On H.G. Wells, Time Travel, and More
Both Nabokov and Turkington offer insight on the texture of time, and the methods and consequences of manipulating it. But when we put them in dialogue on the subject, we find hints of something at least as fantastic as time travel:
“H.G. Wells, a great writer, was my favorite artist when I was a boy.”
—Nabokov, 1967 interview with Herbert Gold in The Paris Review
“H.G. Wells, The Time Machine.”
— Turkington, On Cinema, Season 4, Episode 8
“I confess I do not believe in time. I like to fold my magic carpet, after use, in such a way as to superimpose one part of the pattern upon another. Let visitors trip. And the highest enjoyment of timelessness―in a landscape selected at random―is when I stand among rare butterflies and their food plants. This is ecstasy, and behind the ecstasy is something else, which is hard to explain. It is like a momentary vacuum into which rushes all that I love. A sense of oneness with sun and stone.

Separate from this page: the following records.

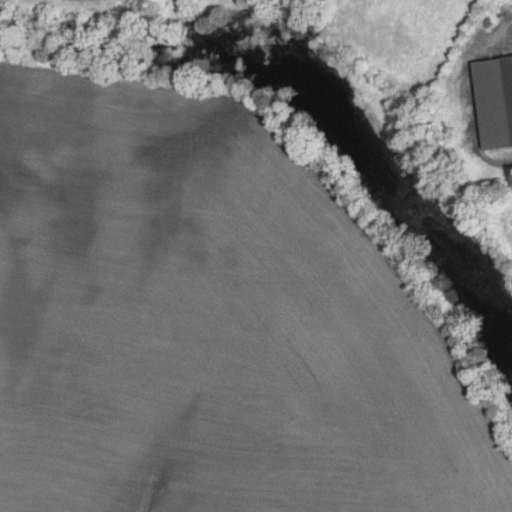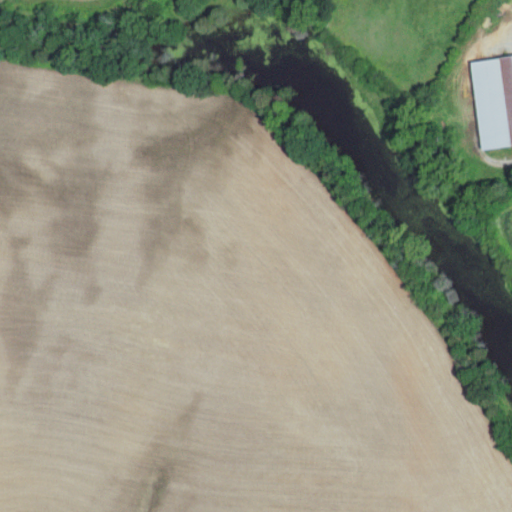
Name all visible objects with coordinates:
building: (493, 99)
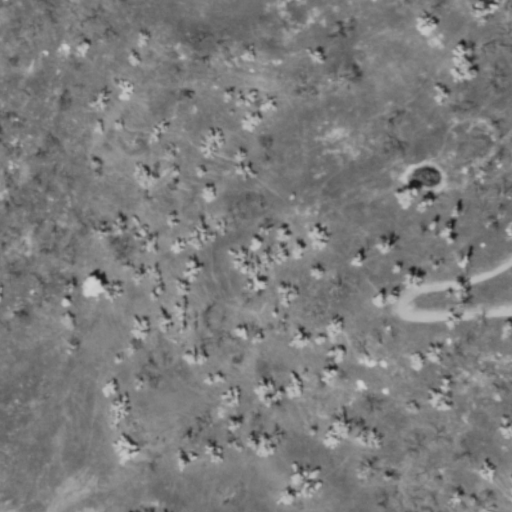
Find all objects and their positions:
road: (395, 303)
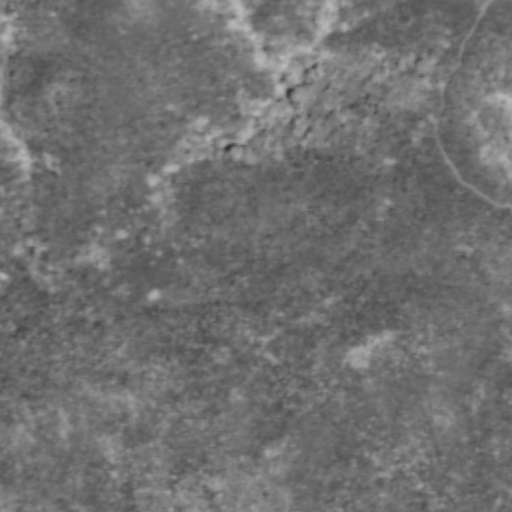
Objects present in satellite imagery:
road: (437, 118)
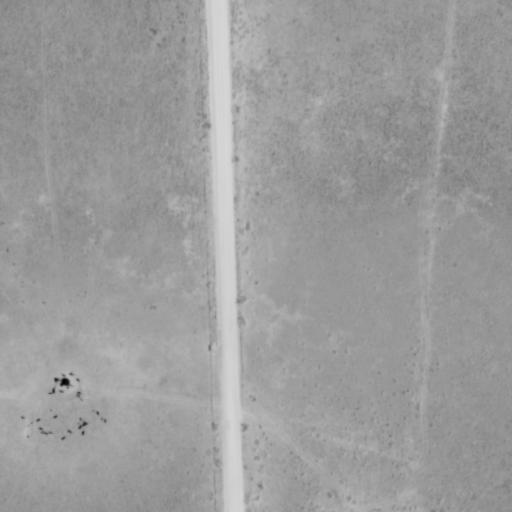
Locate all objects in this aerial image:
road: (225, 256)
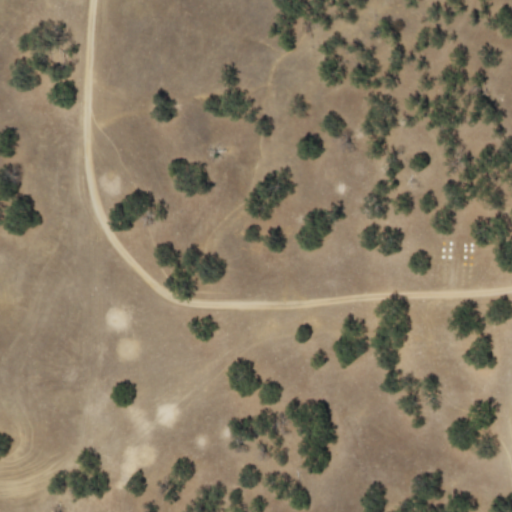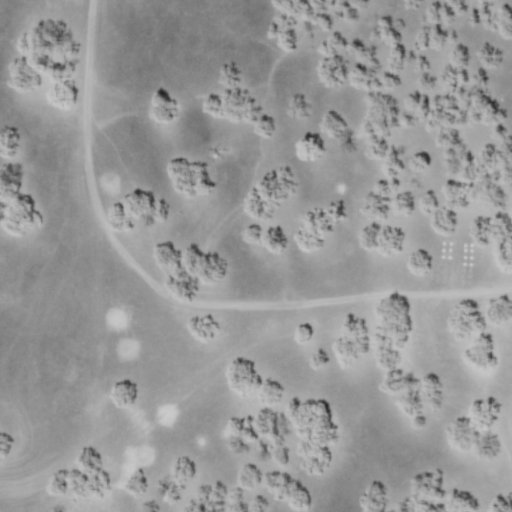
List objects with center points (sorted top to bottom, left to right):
road: (178, 299)
road: (86, 366)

A thrill of gratitude to whom it may concern―to the contrapuntal genius of human fate or to tender ghosts humoring a lucky mortal.”
— Nabokov, Speak Memory
“It’s a little scary, too. The whole concept of traveling in time can be scary. If you’ve ever seen Back to the Future 2 or 3, where things actually go wrong for Marty McFly… kind of interesting.”
— Turkington, On Cinema, Season 4, Episode 8
Is Turkington the lucky mortal chosen for humoring by Nabokov’s tender ghost? Are we to ignore Turkington’s trepidation at the subject? To ignore the possibility that it may constitute the last flutterings of resistance as his person is invaded by the spirit of this great literary genius?
Similarly, are we to ignore that the maiden initials of Nabokov’s great love Vera were VES (Vera Evseveena Slonim)?
Nabokov, as we know, loved his wife deeply, and loved anagrams almost as much. Imagine we unite his two great loves, pushing anagram practice a step further by re-arranging not the letters within words, but the components of the letters themselves. Specifically, we take the letter E from VES, pull its top and bottom bars, and fuse them vertically along the right side to mirror the left bar. What do we have?
The great love of Vladimir’s life has become the great love of Gregg’s.
Is every “Popcorn Classics” segment a love letter in the afterlife from a late novelist to his late wife? It certainly is a romantic notion, and would make a great romantic comedy. One can hear Turkington: “If you enjoyed Ghost or Roxanne…” A Popcorn Classic, for sure.
Consider these moonbeams, Dear Reader. Let us bless these beautiful freaks. Have two brilliant thinkers merged into one? Are they teasing us with brief glimpses of a divine truth? Is every “Popcorn Classics” segment a love letter in the afterlife from a late novelist to his late wife? Only common sense tells us it isn’t so.